In Rust, Vec<T>
or vector type is a dynamically-sized, growable array that allows you to store and manipulate a collection of elements of the same type. In this article, we will explore how to implement a simplified version of Vec<T>
.
Array
To understand how vector works and start implementing it, we need to understand what an array is, and how it is represented in memory.
Array is a linear data structure that stores a collection of similar data types at contiguous locations in a computer's memory.

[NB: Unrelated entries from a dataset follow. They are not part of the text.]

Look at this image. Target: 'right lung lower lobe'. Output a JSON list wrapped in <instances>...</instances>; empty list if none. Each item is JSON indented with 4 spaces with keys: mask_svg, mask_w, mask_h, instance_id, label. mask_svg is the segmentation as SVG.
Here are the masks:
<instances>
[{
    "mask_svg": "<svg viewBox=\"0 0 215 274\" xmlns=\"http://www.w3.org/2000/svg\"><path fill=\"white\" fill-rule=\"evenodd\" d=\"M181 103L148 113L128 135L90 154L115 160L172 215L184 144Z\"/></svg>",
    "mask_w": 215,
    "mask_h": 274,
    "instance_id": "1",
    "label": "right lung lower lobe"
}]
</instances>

Since array is contiguous (no space between elements it holds), we can move between its elements using index, if we know the size of its type.
In the example above, we have an array of 8-bit unsigned integers. ptr
is a pointer that points to start address of the array. By adding size of array type multiplied by index to ptr
, we get address that we can dereference to read or write to value of arr[index]
.
Important properties of array:
- Pointer: reading/writing to memory, keeps track of where array starts.
- Capacity: amount of items that array has allocated memory for (ready-to-use memory).
- Length: amount of items that array contains (used memory), can never be greater than capacity.
In this picture, capacity is 8, but length is 5.
Note that capacity in arrays is fixed and is determined at compile time, which may not suit your needs when you need to grow collection at runtime... and this is where vector comes in!
Vector
Vector grows its capacity by reallocating itself when it's full. There is a grow_amortized
function in RawVec, which describes how vector grows - it doubles every time length reaches capacity (after capacity of 4).
We will implement push
and get
operations, as well as Drop
trait, to be able to see results without memory leaks. With that covered, let's start coding!
Constructor
use std::ptr::NonNull;
pub struct MyVec<T> {
ptr: NonNull<T>,
len: usize,
capacity: usize,
}
impl<T> MyVec<T> {
pub fn new() -> Self {
Self {
ptr: NonNull::dangling(),
len: 0,
capacity: 0,
}
}
pub fn capacity(&self) -> usize {
self.capacity
}
pub fn len(&self) -> usize {
self.len
}
}
Here we create MyVec::new()
that initializes our vector with dangling pointer and 0 for length and capacity, and getters for these two.
Now let's implement push
method!
Push
Vec::new().push(1)
will add 1 to the end of the vector, we know that. push
is also what determines if vector needs to grow when user decides to add element to it.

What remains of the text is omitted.